XI

BODY OR SOUL

Lynn set out on his errand of mercy very early the next morning. The eternal freshness of dawn seemed still to be lingering amid the cool shadows of the wooded hillsides. The woods and fields alike were still bubbling with matin song. Heavy drops of dew still hung on the blue-eyed grass, sparkling in the sunlight like happy tears.

The doctor, however, was ready and waiting. The day's work began with the sunrise in Oldfield, and no one in all the region round had more to do between the rising and the setting of the sun, or indeed between its setting and rising again, than John Alexander always had. Ah, those village doctors of the old time! It is known in a way to all who think, how large a part they must have had in the making of these far-off corners of our great country, and yet the greater part can never be known. A doctor's memory is the greatest catholic confessional of humanity—and forever sacred. It is only the trivial, the whimsical outer edges of the deep experiences of these old-time country doctors that history may ever touch. Being human, they growled aloud sometimes over these trifles, as the doctor was growling when Lynn Gordon found him on that May morning.

A patient, a sufferer from chills and fever, which were still the scourge of the Ohio lowlands, had come to him on the day before for quinine. The doctor had given it to him in solution, the only form in which it was then known to country practitioners. Quinine was a costly medicine in those days, under the heavy tax which was removed long afterwards through the most earnest and even impassioned efforts of a Kentucky statesman, who, in a memorable speech, eloquently implored Congress to keep, if it would, its tax on silks and laces and precious stones but—for humanity's sake—to allow his constituency to have all the free quinine that they wanted.

"I gave this chap a big bottle of quinine," the doctor said. "He paid a stiff price for it, too, and I saw him put it in his saddle-bags with great care. Nevertheless, he managed somehow to crack the bottle, and, when only a part of the way home he found that it was leaking. He couldn't think of losing the quinine,—it had cost too much,—and he saved it by drinking that whole bottleful at a gulp. Well, he certainly had the benefit of it, none of it was wasted; but I feel a little tired from being up most of the night and having had pretty brisk work to keep him alive. What fools these mortals be;" the doctor yawned, as he struck his pipe musingly on the porch railing, thus ranging his thoughts while clearing his pipe of ashes. "And here's this other hard job, that's quite as unnecessary, on hand for to-day, and no more to be shirked or put off than the other was. Well, come along," he said, reluctantly laying down his pipe, the sole luxury that he allowed himself. "We may as well be going; ''twere well it were done quickly,'" he quoted again, for this rugged country doctor knew his Shakespeare as a man may know a book when he reads only one.

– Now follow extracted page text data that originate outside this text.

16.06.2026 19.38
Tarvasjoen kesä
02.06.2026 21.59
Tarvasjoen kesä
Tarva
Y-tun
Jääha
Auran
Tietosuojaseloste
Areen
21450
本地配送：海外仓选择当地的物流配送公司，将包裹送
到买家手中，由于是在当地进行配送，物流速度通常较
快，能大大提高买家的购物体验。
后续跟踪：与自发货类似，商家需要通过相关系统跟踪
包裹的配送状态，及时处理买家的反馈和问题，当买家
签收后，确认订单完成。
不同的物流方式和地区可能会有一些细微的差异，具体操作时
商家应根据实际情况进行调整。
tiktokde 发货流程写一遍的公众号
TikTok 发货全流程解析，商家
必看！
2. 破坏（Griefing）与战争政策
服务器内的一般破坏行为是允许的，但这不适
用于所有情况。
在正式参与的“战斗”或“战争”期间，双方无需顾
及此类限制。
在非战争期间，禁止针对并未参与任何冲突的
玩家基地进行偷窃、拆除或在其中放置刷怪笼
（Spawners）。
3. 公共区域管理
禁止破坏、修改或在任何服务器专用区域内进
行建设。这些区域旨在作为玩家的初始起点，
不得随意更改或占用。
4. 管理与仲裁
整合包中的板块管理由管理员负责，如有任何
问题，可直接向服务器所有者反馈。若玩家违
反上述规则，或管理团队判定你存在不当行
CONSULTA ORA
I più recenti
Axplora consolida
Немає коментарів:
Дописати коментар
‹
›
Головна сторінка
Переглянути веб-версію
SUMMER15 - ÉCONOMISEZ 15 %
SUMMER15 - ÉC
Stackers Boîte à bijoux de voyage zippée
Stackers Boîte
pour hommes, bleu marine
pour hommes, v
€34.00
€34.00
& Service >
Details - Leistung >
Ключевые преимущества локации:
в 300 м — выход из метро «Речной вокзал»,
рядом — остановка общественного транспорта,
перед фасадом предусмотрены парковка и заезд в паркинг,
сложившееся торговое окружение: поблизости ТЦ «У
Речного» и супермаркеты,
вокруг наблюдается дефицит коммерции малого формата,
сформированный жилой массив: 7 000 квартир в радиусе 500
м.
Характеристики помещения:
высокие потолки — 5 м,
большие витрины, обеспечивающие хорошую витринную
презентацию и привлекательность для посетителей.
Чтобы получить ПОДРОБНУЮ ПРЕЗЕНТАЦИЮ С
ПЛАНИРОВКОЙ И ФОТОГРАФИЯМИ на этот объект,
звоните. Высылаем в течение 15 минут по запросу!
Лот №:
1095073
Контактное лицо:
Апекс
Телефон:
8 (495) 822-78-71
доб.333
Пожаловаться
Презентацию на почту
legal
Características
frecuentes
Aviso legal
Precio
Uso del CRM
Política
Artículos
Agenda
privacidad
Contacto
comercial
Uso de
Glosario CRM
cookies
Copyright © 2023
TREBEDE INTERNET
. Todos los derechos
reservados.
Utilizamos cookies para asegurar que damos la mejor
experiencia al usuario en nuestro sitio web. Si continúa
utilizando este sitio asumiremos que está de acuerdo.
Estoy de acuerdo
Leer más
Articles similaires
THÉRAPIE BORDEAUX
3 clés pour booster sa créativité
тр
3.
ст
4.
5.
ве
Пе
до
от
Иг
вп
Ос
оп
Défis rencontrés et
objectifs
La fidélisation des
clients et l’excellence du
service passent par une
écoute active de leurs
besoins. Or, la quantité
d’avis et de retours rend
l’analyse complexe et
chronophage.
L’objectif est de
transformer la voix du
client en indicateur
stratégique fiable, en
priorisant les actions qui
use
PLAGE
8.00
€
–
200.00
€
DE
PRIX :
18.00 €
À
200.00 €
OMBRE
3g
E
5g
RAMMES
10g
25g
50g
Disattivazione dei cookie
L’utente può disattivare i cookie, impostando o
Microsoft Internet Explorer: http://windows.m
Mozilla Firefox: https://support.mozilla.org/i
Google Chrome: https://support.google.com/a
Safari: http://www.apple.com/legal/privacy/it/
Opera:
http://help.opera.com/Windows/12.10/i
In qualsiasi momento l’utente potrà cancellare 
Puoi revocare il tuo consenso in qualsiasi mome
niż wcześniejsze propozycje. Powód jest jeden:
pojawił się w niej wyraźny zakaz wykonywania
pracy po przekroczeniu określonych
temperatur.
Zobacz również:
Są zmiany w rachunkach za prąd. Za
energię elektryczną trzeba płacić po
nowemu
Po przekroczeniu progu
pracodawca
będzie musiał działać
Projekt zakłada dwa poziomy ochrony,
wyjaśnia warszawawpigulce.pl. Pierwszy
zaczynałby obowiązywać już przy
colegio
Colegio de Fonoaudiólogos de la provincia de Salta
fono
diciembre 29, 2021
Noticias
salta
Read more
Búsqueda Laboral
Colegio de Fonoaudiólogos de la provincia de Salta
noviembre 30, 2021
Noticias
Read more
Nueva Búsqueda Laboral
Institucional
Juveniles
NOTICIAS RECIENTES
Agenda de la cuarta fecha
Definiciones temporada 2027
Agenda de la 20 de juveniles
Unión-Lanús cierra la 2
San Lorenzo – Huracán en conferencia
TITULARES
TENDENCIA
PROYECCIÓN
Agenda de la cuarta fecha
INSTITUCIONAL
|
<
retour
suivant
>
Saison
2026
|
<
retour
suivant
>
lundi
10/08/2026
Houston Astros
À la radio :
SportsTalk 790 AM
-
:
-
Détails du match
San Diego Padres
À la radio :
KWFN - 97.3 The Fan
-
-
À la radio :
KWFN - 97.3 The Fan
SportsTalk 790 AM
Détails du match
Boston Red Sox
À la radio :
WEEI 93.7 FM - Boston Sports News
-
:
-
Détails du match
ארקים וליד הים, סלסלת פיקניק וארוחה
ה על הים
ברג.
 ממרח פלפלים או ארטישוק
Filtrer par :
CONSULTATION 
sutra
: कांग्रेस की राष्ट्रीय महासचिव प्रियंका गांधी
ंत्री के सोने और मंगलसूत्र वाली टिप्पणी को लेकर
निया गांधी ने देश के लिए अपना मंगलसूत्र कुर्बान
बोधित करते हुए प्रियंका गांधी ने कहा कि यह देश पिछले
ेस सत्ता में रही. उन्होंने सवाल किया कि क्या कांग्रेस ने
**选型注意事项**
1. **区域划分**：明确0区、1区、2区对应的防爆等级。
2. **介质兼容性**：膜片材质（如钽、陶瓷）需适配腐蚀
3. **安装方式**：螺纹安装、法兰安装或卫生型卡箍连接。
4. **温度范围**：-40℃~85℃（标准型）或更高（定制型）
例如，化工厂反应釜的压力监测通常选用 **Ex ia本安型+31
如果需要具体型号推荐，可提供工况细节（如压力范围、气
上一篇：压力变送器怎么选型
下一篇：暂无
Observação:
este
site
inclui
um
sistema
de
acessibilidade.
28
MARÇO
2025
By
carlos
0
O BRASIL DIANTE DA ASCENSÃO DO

They went down the porch steps, talking of indifferent matters, pausing a moment at the gate, long enough for Lynn to speak a few words in return for the greeting which the doctor's wife gave him from the window. The Watson house was near by,—only a few paces down the big road,—and they were almost immediately standing before its open door. There the doctor halted with the look of one who musters his forces after having set his thoughts in order. He drew himself up and threw back his shoulders as if settling to a firm purpose with a new determination, and he finally buttoned his coat. That poor old shabby coat! Ah! that dear old coat! So eloquent in its faded shabbiness of the many fierce storms and the many merciless suns which had beaten upon his tireless ministrations to suffering humanity! And the buttoning of the doctor's old coat was always as the girding of a warrior's armor for battle.

The young man standing beside him on the steps gave him a careless side glance. He did not understand the meaning of what he saw, and he merely smiled at its apparent absurdity. A moment later he followed the doctor into the house, all unafraid, as youth often enters upon the most appalling of the mysteries of living.

It was Anne who met them and gave them an impassive good-morning, and silently led them into the room in which her husband was sitting. The sick man, propped up in his usual seat by the window, looked round when they came in, and murmured some indistinct greeting. But his miserable, restless eyes went back almost at once to their ceaseless quest of the deserted big road, stretching dully toward the dim, distant horizon.

"How are you to-day, Tom?" asked the doctor, perfunctorily, and then he continued without waiting for a reply to his inquiry, "We are not going to let you mope like this, old boy. I've been trying to think of something to help you—to fill the time. It's after a man gets out of bed that the worst tug comes—while he is still tied to the house and yet not actually ill. We mustn't let him mope, must we, Anne?" he said.